Body or hand keypoint data:

>>>

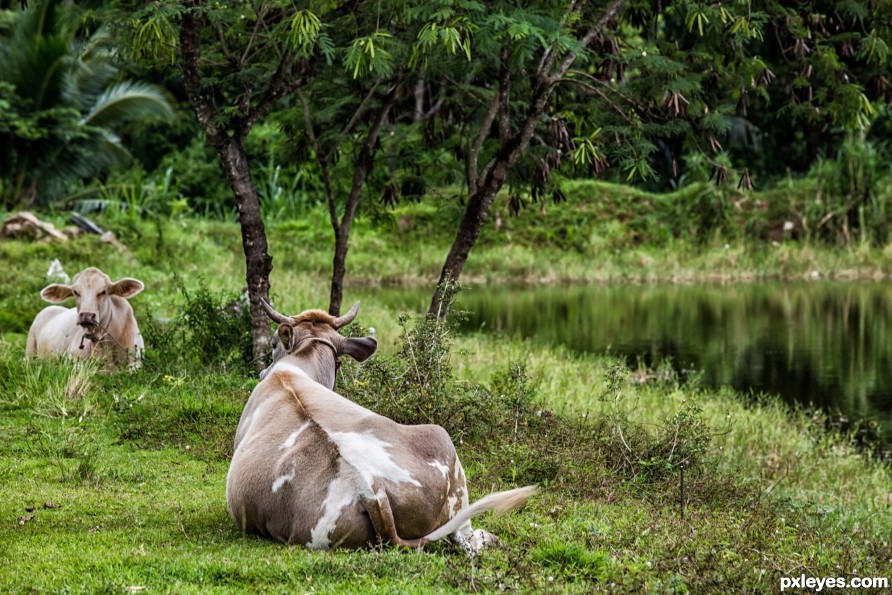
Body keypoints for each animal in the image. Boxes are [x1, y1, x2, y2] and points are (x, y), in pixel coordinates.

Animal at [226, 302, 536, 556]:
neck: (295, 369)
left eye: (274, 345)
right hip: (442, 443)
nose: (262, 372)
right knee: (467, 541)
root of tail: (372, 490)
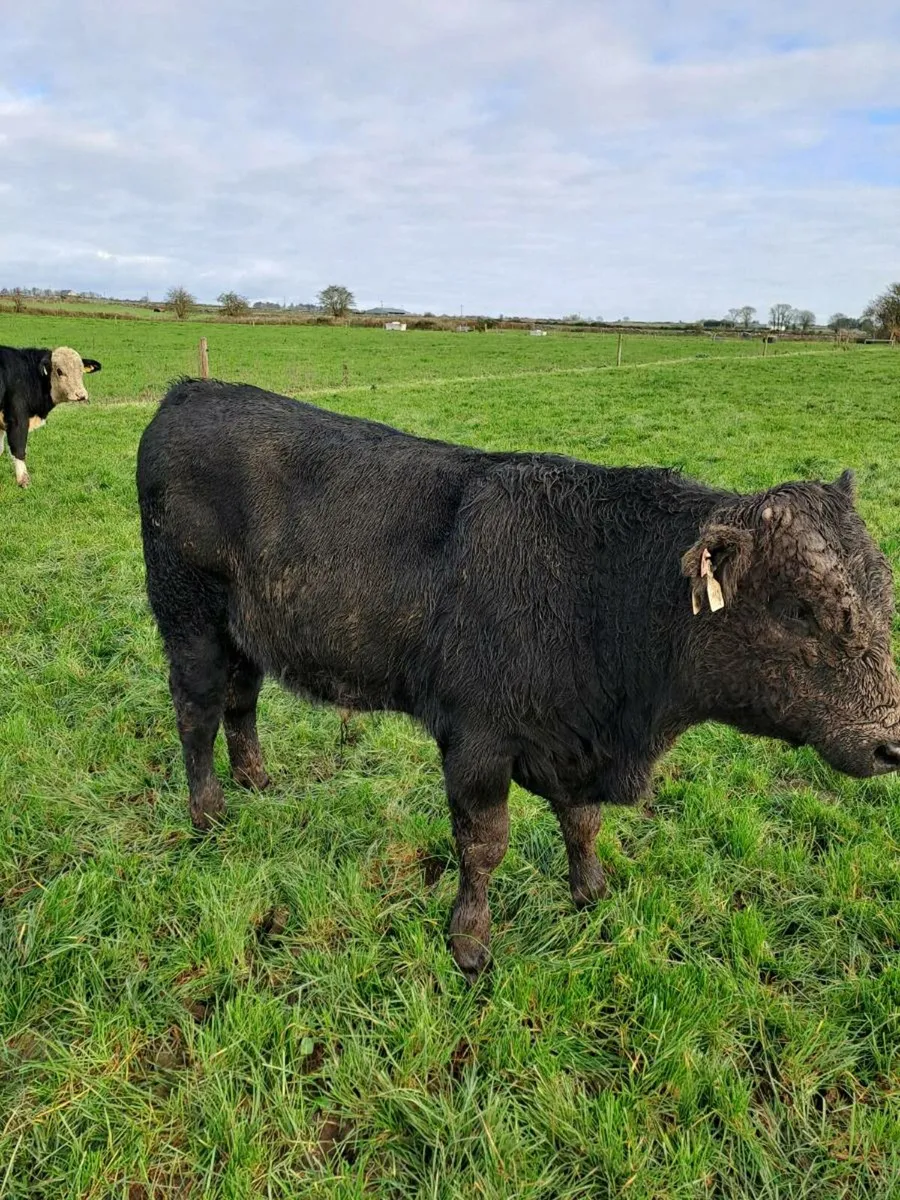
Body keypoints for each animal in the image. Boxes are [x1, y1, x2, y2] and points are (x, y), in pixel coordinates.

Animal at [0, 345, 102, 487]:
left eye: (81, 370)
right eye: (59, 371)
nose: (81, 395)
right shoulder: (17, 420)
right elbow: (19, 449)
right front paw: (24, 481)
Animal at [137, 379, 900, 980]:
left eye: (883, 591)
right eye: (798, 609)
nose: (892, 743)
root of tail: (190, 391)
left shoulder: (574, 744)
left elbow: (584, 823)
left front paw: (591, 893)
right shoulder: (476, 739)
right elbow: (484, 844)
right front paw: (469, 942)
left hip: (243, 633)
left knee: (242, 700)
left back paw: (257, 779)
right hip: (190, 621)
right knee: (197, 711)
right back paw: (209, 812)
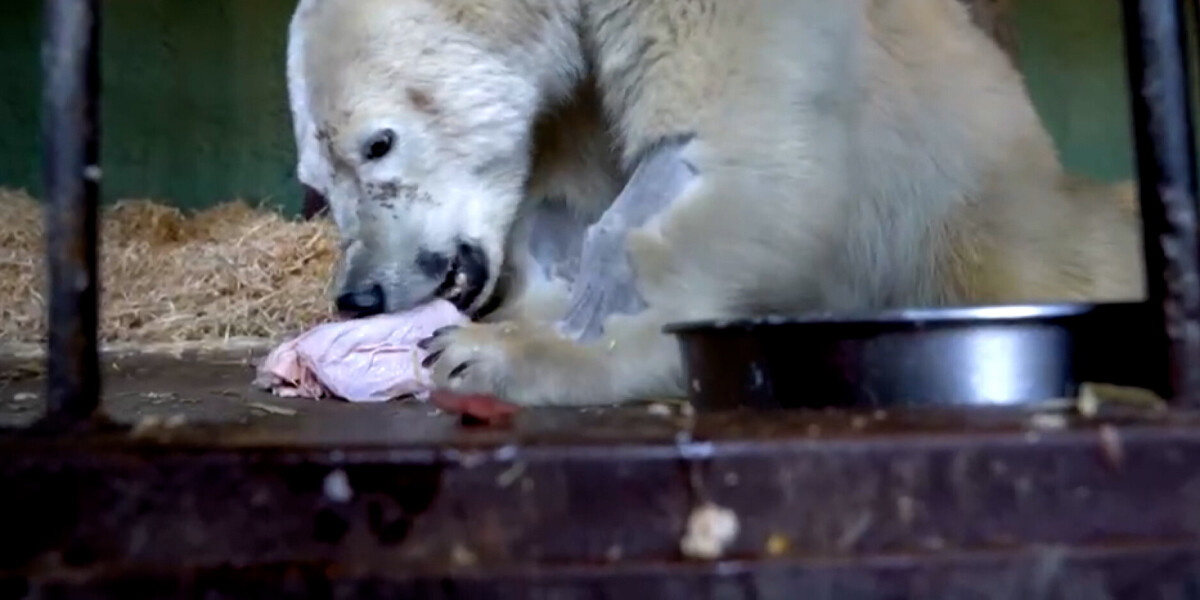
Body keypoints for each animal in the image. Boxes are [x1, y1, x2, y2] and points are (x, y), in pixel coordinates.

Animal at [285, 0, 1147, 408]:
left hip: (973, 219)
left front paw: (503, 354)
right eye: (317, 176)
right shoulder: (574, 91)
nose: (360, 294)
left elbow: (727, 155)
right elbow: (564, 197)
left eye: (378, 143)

<<<
>>>

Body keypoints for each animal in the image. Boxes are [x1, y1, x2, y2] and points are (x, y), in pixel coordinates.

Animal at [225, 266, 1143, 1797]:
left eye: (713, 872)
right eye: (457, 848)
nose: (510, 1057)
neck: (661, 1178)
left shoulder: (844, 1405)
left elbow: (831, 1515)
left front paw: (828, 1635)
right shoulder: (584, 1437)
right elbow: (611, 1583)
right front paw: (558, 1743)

<<<
>>>

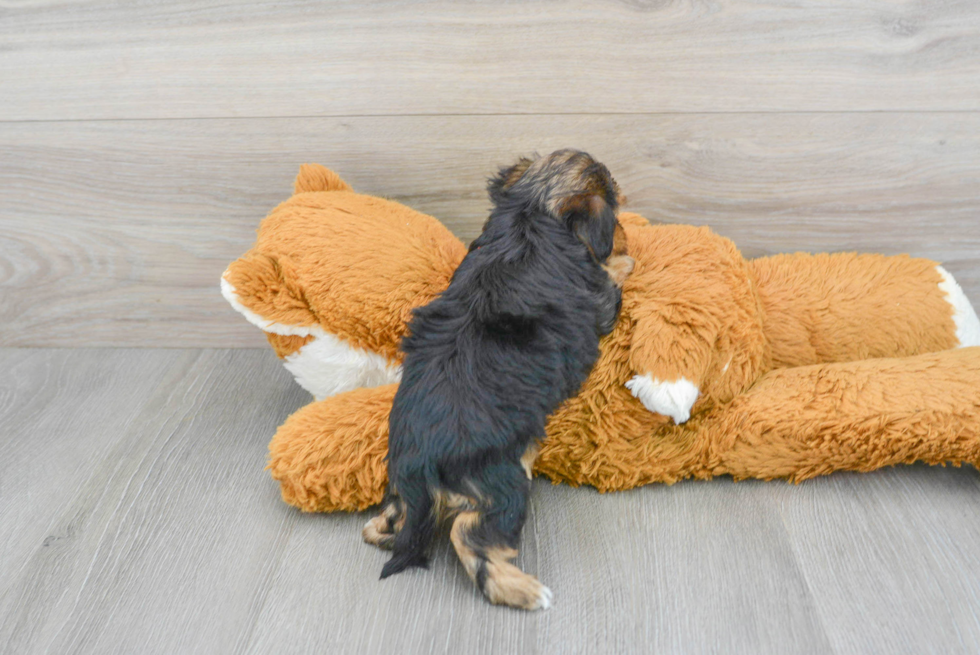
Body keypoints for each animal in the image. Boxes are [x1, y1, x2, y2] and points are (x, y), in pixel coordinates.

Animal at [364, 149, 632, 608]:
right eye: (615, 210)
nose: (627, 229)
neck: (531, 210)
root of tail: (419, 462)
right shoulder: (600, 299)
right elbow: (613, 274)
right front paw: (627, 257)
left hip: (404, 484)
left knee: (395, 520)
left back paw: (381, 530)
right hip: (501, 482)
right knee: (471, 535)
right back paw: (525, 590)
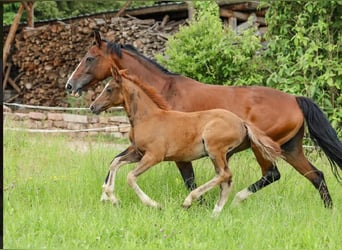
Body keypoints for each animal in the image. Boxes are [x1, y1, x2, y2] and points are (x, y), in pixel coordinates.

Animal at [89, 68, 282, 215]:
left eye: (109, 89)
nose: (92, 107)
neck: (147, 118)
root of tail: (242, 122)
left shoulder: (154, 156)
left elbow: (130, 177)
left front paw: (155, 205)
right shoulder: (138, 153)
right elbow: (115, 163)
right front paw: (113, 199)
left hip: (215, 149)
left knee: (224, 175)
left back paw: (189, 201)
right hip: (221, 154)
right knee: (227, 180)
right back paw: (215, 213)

<<<

**Exercise:**
Print, from the entries above, the line with "neck: (147, 118)", the line with "right back paw: (215, 213)" and all lines between them, exactly and with nothing else.

**Written solution:**
neck: (147, 118)
root of tail: (242, 122)
left shoulder: (154, 156)
left elbow: (130, 177)
left front paw: (155, 205)
right shoulder: (138, 153)
right elbow: (115, 163)
right front paw: (113, 199)
left hip: (215, 149)
left knee: (224, 175)
left back paw: (189, 201)
right hip: (221, 154)
right knee: (227, 180)
right back paw: (215, 213)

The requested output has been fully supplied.